Provided data
+++++
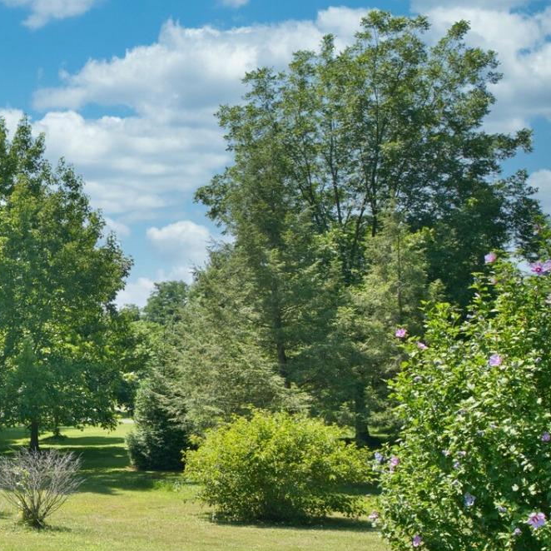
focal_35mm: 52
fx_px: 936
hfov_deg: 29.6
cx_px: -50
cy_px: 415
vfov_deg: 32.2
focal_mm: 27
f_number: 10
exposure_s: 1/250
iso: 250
+++++
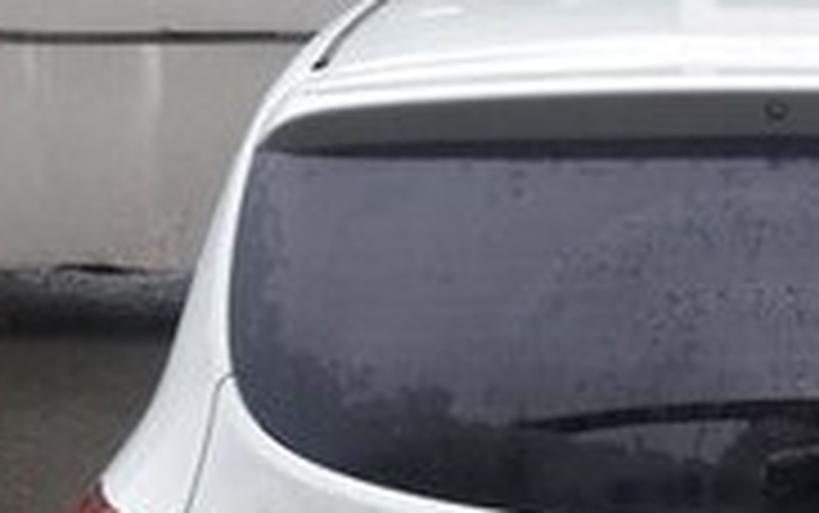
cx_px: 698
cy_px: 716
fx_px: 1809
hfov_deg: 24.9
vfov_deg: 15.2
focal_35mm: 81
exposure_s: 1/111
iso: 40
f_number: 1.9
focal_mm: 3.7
+++++
Task description
In the entries above, the lines between the one holding "vfov_deg: 15.2" and the one holding "focal_mm: 3.7", inclusive, are to be printed exactly as written, and those alone.

Response area
vfov_deg: 15.2
focal_35mm: 81
exposure_s: 1/111
iso: 40
f_number: 1.9
focal_mm: 3.7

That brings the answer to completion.